The team suggests that these extreme stellar corpses could “naturally reproduce the morphology, spectral shape and intensity of the GCE signal” and, “as a bonus,” may also be responsible for a “mysterious microwave ‘haze’ from the inner galaxy,” according to a study published on Thursday in Nature Astronomy

“Gamma-ray data from the Fermi Large Area Telescope reveal an unexplained, apparently diffuse, signal from the Galactic bulge that peaks near ~2 [giga-electron volts] with an approximately spherical intensity profile,” Gautam and his colleagues said in the study. “The origin of this ‘Galactic Center excess’ (GCE) has been debated, with proposed sources prominently including self-annihilating dark matter and a hitherto undetected population of millisecond pulsars (MSPs).”

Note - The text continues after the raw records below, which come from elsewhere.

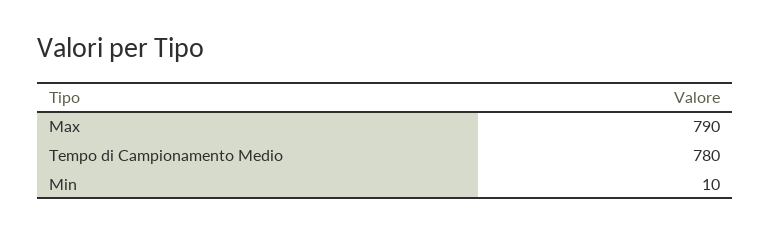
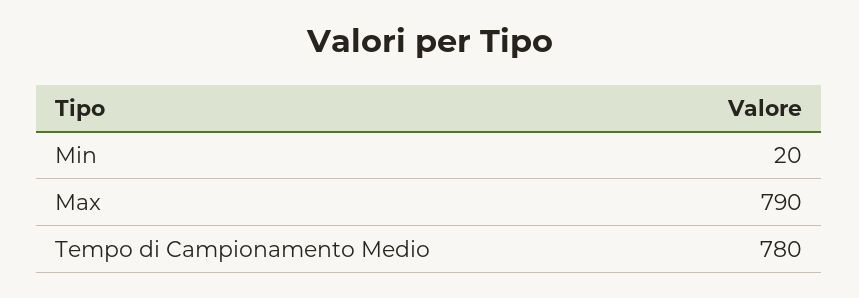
  {
    "Max": 790,
    "Tempo di Campionamento Medio": 780,
-   "Min": 10
+   "Min": 20
  }

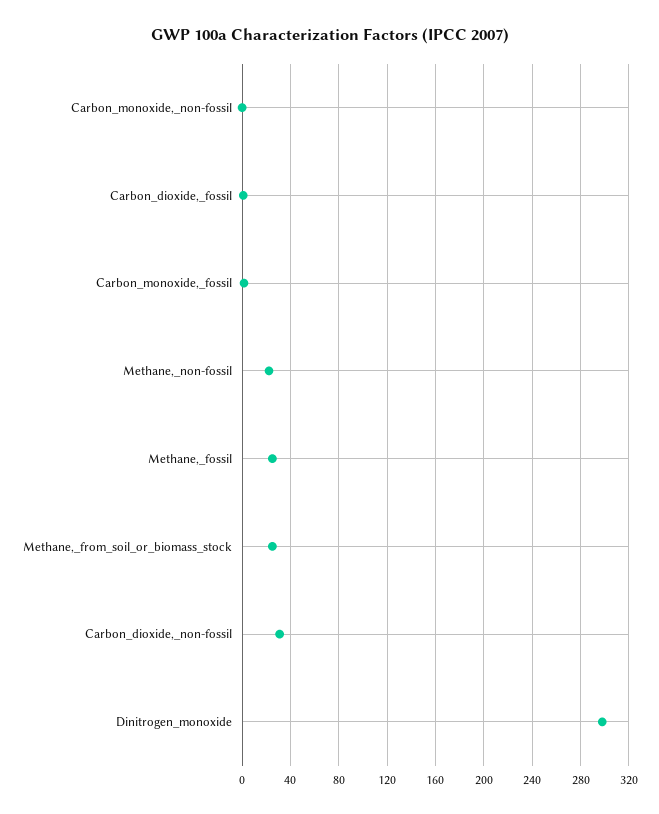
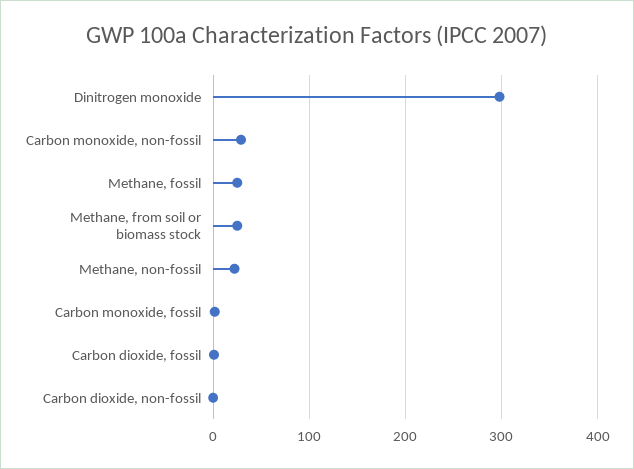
  {
-   "Carbon_monoxide,_non-fossil": 0,
+   "Carbon_monoxide,_non-fossil": 30,
    "Carbon_dioxide,_fossil": 0,
    "Carbon_monoxide,_fossil": 0,
    "Methane,_non-fossil": 20,
    "Methane,_fossil": 25,
    "Methane,_from_soil_or_biomass_stock": 25,
-   "Carbon_dioxide,_non-fossil": 30,
+   "Carbon_dioxide,_non-fossil": 0,
    "Dinitrogen_monoxide": 300
  }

“While there is no secure detection of individual MSPs in the Galactic bulge or center, such a population is not unanticipated,” the team added.They also note that “a completely independent argument” for the pulsar origin “is that its morphology traces the stars of the inner galaxy better than it traces the radially symmetric distribution expected for dark matter.” 

Advertisement

Previous studies have challenged the pulsar explanation on many grounds. For instance, these pulsars are predicted to undergo extreme “natal kicks,” which are high-powered expulsions from their environment fueled by their births. Whereas all pulsars are the collapsed cores of large stars that exploded eons ago, the unusually fast spins of millisecond pulsars are thought to be fueled by material pulled off a companion star, an interaction that super-charges their rotational speeds. Millisecond pulsars get their names from these incredibly swift spins, with each rotation taking fewer than ten milliseconds, as well as the luminous pulses that erupt out of their poles in clockwork patterns. 

It stands to reason, then, that if these MSPs are forged at the galactic center, many of them would get flung far from their birthplaces. This process would leave the Milky Way’s center depleted of these systems, casting doubt on them as a source of the GCE, and it also “may not accommodate the close spatial correspondence between the GCE signal and stars in the bulge,” the researchers noted in the study. 

However, Gautam and his colleagues have now produced a new model that overcomes these past critiques by envisioning a special population of giant MSPs hewn from another type of dead star, called an oxygen-neon white dwarf.

If one of these white dwarfs fed off of a companion star, it could collapse into a heavier version of an MSP, in a process called accretion-induced collapse (AIC). These systems would have different dynamics and emission patterns compared to the more familiar pulsars forged from large live stars.

“Because little mass is lost in the collapse, the binary is not disrupted, nor does the system receive a large natal kick,” the team explained in the paper. “Thus, MSPs born via AIC are likely to remain trapped in the bulge gravitational potential, allowing for a large population to build up over its history and proffering an explanation of the detailed match between bulge stellar and GCE morphologies.”

In other words, a population of about 100,000 of these special AIC-born MSPs would be able to hang around the galactic center, thereby explaining the strange gamma ray signals at the center of the galaxy. In addition, such a population may also be responsible for a hazy glow in microwave light that has likewise perplexed scientists for years.  

The researchers note that the debate over whether the GCE is caused by dark matter particles or MSPs should be resolved by the upcoming Cherenkov Telescope Array, which “will look at the sky” at high energies “and is expected to spend at least 500 hours observing the inner Galaxy,” according to the study. These unparalleled observations should be able to at last detect individual MSPs, if they exist, which could finally resolve this deep space enigma.